Der VfL geht somit in vielfacher Hinsicht runderneuert in die kommende Bundesliga-Saison und bleibt genau deshalb eine der großen Unbekannten. Das Selbstverständnis ist verglichen mit der Allofs-Zeit auf ein Minimum geschrumpft, die Erwartungshaltung folglich eine ganz andere. Sportliche Zielvorgaben sind aus Wolfsburg nicht zu vernehmen.
Neue Hierarchie muss sich bilden
Das ergibt Sinn, ein Neuanfang ist schließlich immer auch mit Wellenbewegungen in der Entwicklung verbunden. Die Herausforderungen: Eine neue Hierarchie muss sich bilden, um den Verlust der langjährigen Aushängeschilder auffangen zu können.
Da sind auch Neuzugänge wie die erwähnten Camacho und Brooks oder Paul Verhaegh gefragt, für zahlreiche Spieler besteht zudem nun die Möglichkeit, aus dem Schatten zu treten und Führungsansprüche zu untermauern. Im neuen Kapitän Mario Gomez nur einen Anführer aufs Feld zu schicken, wird nicht ausreichen.
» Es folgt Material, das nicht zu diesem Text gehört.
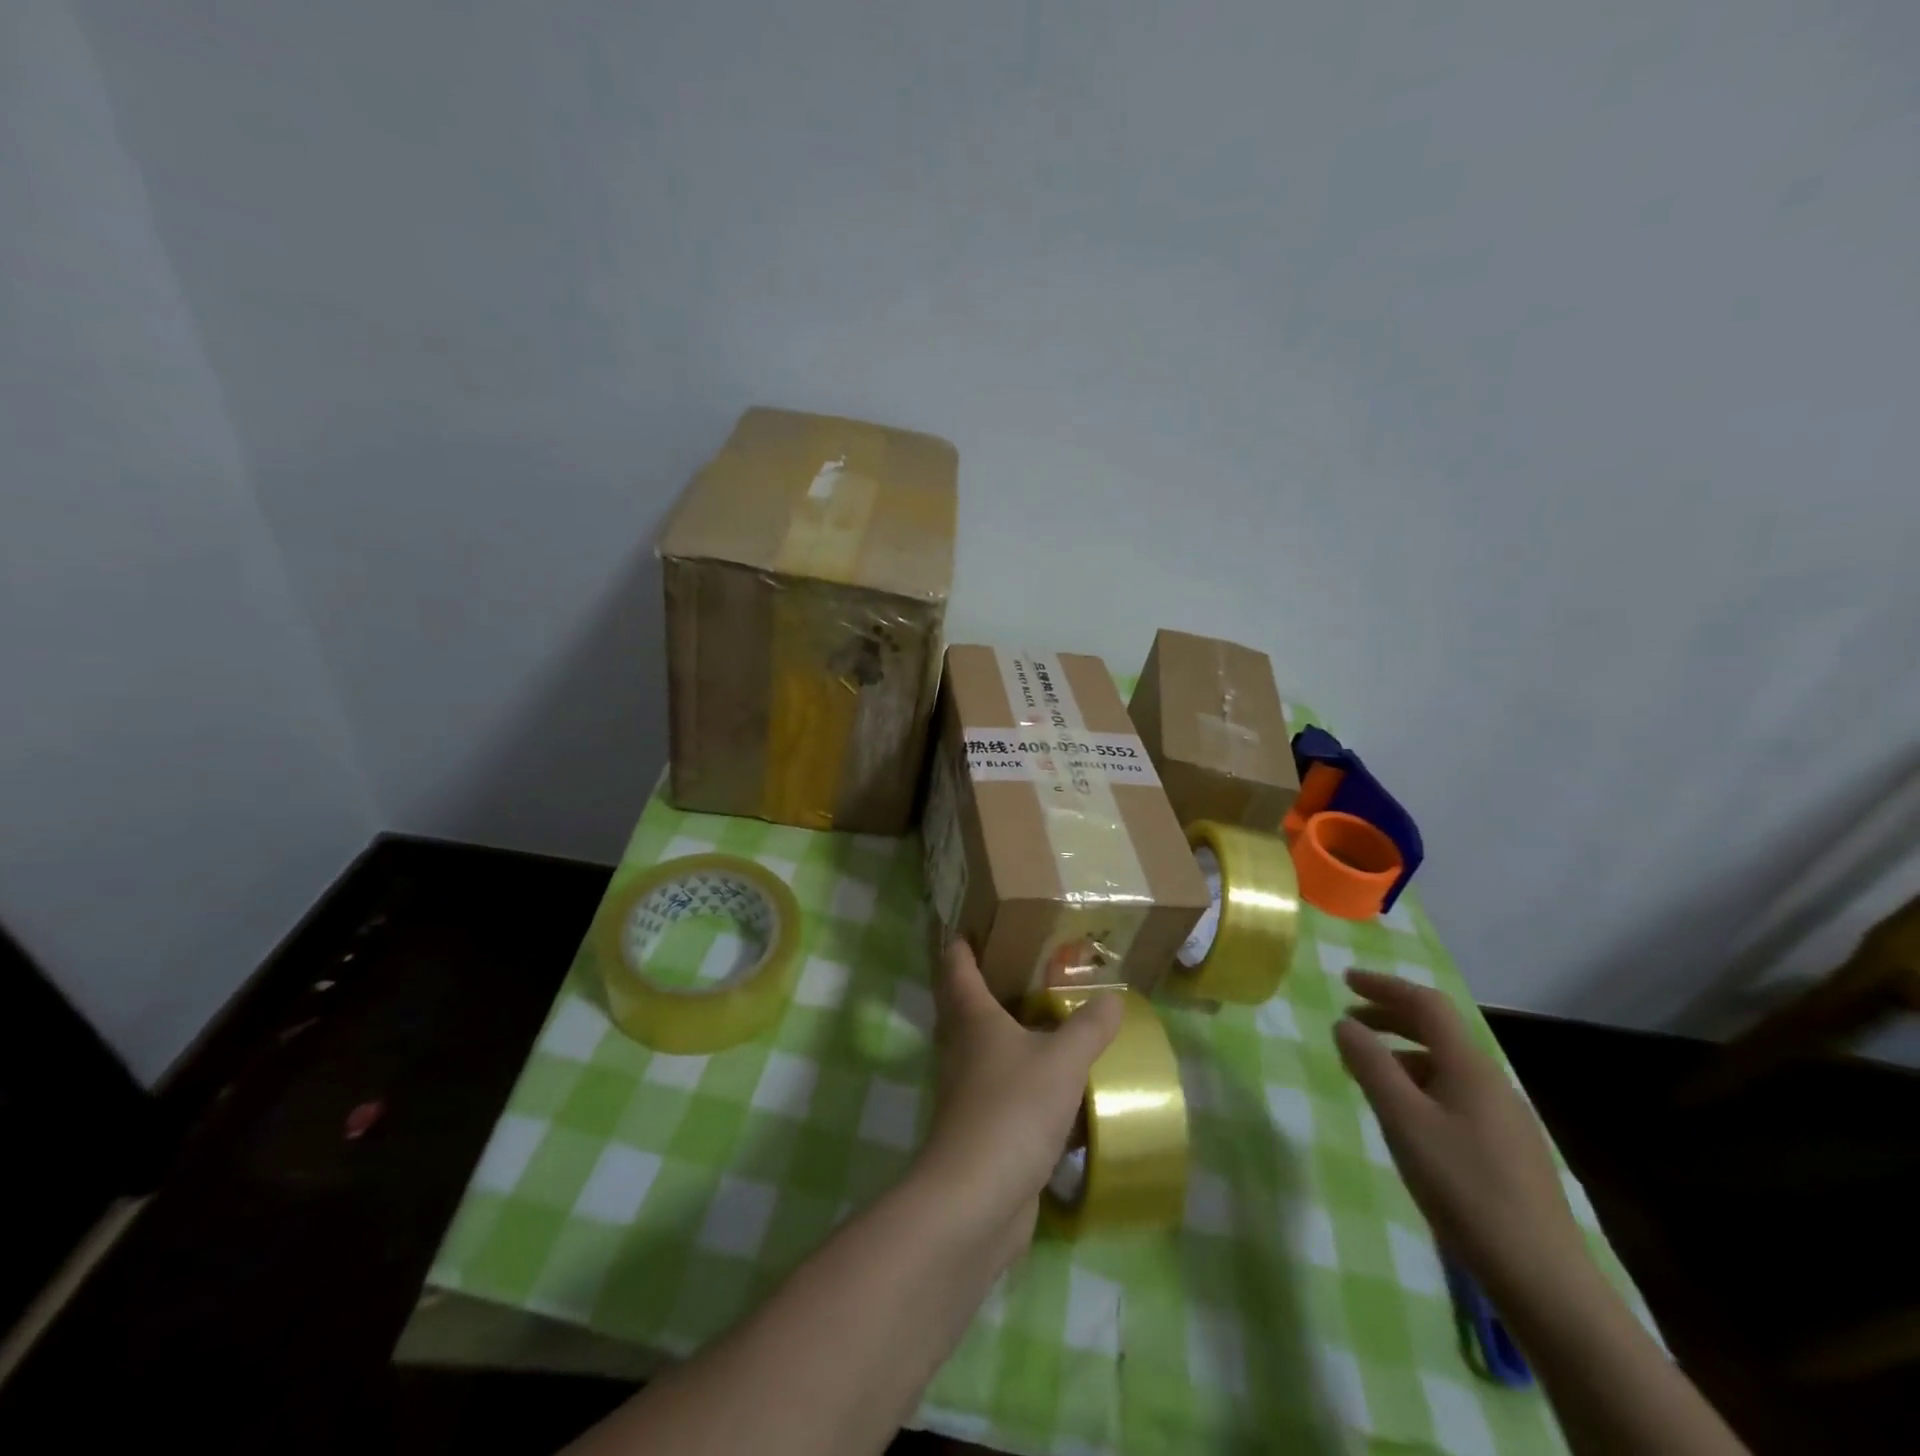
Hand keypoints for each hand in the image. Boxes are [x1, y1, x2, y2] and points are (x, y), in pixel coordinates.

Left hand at [915, 941, 1122, 1265]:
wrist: (977, 1198)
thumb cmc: (1014, 1109)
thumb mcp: (1063, 1061)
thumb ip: (1089, 1028)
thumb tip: (1112, 997)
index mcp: (972, 1018)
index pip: (957, 966)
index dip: (960, 942)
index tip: (968, 923)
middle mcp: (961, 1047)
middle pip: (961, 1004)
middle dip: (981, 982)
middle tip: (1014, 962)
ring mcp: (965, 1089)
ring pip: (979, 1047)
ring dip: (1000, 1031)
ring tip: (1037, 1016)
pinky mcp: (977, 1126)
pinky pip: (996, 1087)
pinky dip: (1016, 1075)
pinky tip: (1046, 1081)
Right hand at [1333, 970, 1587, 1304]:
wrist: (1542, 1278)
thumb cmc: (1463, 1187)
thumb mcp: (1403, 1120)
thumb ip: (1370, 1065)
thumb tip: (1345, 1023)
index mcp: (1470, 1067)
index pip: (1426, 1005)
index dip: (1384, 986)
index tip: (1344, 981)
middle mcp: (1491, 1082)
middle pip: (1437, 1031)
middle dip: (1389, 1017)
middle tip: (1348, 1022)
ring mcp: (1504, 1118)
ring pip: (1444, 1065)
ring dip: (1401, 1054)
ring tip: (1365, 1071)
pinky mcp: (1507, 1151)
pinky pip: (1454, 1095)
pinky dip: (1419, 1085)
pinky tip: (1403, 1116)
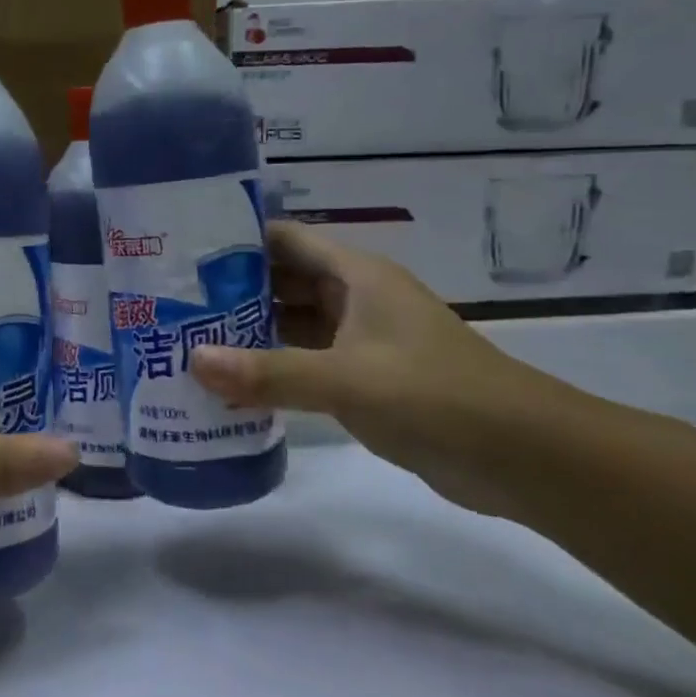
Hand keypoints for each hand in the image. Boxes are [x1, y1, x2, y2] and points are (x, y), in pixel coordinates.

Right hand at [189, 223, 548, 510]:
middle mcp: (355, 298)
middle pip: (281, 281)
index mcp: (355, 276)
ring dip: (247, 332)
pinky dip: (270, 368)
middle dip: (230, 291)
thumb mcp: (347, 379)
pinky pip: (304, 362)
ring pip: (290, 324)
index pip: (283, 239)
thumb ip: (269, 372)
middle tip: (171, 303)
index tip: (181, 252)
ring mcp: (360, 340)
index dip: (235, 240)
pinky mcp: (364, 378)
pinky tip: (230, 383)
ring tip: (186, 341)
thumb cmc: (436, 396)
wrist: (524, 457)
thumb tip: (193, 362)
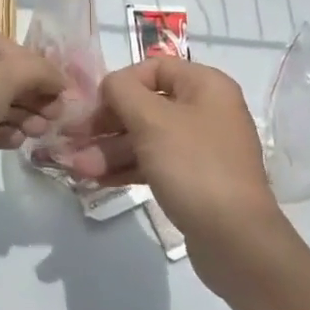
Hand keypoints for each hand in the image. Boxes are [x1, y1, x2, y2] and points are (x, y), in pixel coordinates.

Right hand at [51, 58, 286, 261]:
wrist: (237, 241)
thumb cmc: (194, 166)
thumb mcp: (152, 120)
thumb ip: (122, 91)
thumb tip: (110, 85)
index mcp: (205, 86)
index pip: (154, 68)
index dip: (120, 83)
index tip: (94, 105)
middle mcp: (206, 111)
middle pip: (145, 105)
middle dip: (106, 124)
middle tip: (73, 138)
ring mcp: (200, 148)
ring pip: (146, 138)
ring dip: (109, 149)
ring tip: (76, 167)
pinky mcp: (193, 181)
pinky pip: (154, 164)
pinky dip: (126, 168)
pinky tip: (96, 179)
Francisco Javier Garcia Sanz, VW-Vorstandsmitglied und Aufsichtsratschef der VfL Wolfsburg Fußball GmbH, schielt in Richtung einstelliger Tabellenplatz. VfL-Geschäftsführer Wolfgang Hotze wagt sich mehr aus der Deckung: "Ich möchte keine konkreten Ziele setzen. Aber eine Platzierung deutlich schlechter als Platz neun wäre schon eine Enttäuschung. Es verbietet sich allerdings, vom europäischen Geschäft zu sprechen."
Ein wenig Druck ist also schon auf dem Kessel, wenn auch die Fallhöhe nach der katastrophalen Vorsaison so gering ist wie seit Jahren nicht mehr. Allofs' Vision vom Anführer der Verfolger hat nun jedenfalls RB Leipzig inne. Vielleicht tut es der Neuausrichtung des VfL Wolfsburg ganz gut, wenn sich damit erst einmal andere beschäftigen und man mittlerweile "nur" eines von vielen spannenden Projekten ist.